Look through the entries below and count every line in which "CROSS" appears; reply with the number only.

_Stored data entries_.
◇ ◇ ◇
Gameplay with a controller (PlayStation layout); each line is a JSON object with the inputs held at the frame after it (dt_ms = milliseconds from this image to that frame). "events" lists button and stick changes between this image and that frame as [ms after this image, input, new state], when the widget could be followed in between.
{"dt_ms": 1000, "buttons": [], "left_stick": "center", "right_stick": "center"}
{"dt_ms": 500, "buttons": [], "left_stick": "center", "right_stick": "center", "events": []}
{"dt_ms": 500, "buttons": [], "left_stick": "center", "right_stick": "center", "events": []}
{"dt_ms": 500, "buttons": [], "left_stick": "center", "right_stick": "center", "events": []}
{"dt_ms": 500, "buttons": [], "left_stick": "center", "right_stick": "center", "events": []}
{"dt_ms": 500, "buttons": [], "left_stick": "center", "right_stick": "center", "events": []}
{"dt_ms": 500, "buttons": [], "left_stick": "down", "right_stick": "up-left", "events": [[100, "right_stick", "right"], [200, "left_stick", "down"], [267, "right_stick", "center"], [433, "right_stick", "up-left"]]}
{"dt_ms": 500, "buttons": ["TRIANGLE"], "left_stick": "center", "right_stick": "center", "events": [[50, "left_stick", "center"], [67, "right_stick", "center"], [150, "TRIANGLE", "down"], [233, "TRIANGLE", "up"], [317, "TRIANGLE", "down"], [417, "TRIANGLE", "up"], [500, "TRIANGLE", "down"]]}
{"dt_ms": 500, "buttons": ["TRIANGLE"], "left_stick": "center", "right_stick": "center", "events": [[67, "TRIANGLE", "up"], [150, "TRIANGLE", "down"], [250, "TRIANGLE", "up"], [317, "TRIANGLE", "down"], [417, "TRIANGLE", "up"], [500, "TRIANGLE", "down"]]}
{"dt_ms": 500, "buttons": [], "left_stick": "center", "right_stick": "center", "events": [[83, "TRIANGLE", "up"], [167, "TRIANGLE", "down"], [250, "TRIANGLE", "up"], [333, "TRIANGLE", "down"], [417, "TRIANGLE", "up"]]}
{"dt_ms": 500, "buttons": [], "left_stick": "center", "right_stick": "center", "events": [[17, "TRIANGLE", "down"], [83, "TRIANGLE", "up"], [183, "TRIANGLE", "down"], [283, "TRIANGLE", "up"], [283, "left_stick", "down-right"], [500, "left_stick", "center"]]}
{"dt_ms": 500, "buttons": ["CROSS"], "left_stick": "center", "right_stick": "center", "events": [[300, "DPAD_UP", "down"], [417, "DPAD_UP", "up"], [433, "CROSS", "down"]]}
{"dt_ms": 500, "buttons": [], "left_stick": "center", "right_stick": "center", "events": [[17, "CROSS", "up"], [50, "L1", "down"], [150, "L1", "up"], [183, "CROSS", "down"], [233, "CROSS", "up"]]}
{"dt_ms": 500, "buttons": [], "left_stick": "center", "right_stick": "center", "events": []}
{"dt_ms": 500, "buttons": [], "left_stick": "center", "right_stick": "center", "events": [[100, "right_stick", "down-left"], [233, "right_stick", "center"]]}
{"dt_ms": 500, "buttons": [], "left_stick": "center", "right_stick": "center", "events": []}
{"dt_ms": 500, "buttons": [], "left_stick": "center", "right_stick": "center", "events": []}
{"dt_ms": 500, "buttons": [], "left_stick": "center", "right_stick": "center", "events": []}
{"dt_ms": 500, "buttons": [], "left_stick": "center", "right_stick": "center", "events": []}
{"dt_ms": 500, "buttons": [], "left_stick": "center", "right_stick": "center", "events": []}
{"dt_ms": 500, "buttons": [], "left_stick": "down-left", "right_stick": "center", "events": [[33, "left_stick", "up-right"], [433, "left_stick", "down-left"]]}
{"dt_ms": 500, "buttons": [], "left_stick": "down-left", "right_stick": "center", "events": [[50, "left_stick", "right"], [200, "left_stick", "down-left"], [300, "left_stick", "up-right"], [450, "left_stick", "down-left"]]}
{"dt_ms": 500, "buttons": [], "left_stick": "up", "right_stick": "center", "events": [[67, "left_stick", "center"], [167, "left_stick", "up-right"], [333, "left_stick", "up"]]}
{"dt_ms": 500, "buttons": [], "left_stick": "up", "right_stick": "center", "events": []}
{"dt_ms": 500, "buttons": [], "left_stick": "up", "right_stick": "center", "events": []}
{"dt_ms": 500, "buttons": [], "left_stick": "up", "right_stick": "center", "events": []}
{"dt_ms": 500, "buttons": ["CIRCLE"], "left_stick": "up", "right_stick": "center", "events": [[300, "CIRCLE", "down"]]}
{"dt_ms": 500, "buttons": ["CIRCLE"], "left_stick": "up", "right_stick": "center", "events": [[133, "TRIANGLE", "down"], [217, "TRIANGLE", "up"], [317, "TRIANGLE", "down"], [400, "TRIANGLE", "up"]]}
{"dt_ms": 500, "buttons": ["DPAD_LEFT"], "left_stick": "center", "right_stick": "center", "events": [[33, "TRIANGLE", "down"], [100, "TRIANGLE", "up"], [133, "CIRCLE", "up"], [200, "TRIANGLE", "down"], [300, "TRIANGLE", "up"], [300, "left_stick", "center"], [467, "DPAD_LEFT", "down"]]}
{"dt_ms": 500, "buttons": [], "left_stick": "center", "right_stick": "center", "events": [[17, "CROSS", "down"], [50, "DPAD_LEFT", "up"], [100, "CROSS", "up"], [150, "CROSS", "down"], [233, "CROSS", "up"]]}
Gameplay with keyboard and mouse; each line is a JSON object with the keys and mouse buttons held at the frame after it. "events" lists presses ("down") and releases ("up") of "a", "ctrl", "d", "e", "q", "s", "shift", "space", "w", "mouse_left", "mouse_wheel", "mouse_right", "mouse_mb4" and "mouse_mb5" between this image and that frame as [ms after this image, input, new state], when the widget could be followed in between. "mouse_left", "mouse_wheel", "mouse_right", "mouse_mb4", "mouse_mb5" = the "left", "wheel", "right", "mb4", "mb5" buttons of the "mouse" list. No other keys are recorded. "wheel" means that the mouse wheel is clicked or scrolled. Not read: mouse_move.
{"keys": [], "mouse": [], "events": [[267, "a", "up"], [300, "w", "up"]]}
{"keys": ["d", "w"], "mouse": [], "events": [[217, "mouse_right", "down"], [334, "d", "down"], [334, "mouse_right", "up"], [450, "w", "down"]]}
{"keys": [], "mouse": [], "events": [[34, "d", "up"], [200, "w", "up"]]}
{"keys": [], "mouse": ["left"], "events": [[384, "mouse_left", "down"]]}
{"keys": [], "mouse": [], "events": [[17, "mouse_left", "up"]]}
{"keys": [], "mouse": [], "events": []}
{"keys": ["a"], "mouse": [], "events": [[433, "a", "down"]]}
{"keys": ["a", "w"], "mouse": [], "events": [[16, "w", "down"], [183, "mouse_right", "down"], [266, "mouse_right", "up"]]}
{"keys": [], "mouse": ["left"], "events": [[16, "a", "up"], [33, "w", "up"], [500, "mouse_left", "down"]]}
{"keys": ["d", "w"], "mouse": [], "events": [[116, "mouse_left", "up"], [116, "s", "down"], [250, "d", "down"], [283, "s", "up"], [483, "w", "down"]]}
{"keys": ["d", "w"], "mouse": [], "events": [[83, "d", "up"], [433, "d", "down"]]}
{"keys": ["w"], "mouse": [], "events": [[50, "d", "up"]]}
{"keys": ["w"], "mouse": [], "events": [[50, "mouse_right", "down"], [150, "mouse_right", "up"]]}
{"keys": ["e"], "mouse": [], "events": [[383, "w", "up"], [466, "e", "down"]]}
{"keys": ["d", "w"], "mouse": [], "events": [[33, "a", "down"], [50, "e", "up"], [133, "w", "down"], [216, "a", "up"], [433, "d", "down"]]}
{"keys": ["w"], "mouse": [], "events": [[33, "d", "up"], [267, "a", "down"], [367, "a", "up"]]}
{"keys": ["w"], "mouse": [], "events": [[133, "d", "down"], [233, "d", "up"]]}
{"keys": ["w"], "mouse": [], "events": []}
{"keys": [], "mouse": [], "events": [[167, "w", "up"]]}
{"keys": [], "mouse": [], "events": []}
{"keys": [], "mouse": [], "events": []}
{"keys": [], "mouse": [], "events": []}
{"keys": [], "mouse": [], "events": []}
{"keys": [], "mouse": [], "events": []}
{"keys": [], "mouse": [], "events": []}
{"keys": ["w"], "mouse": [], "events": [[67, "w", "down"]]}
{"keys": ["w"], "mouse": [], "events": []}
◇ ◇ ◇
_WRITTEN RESPONSE_.
3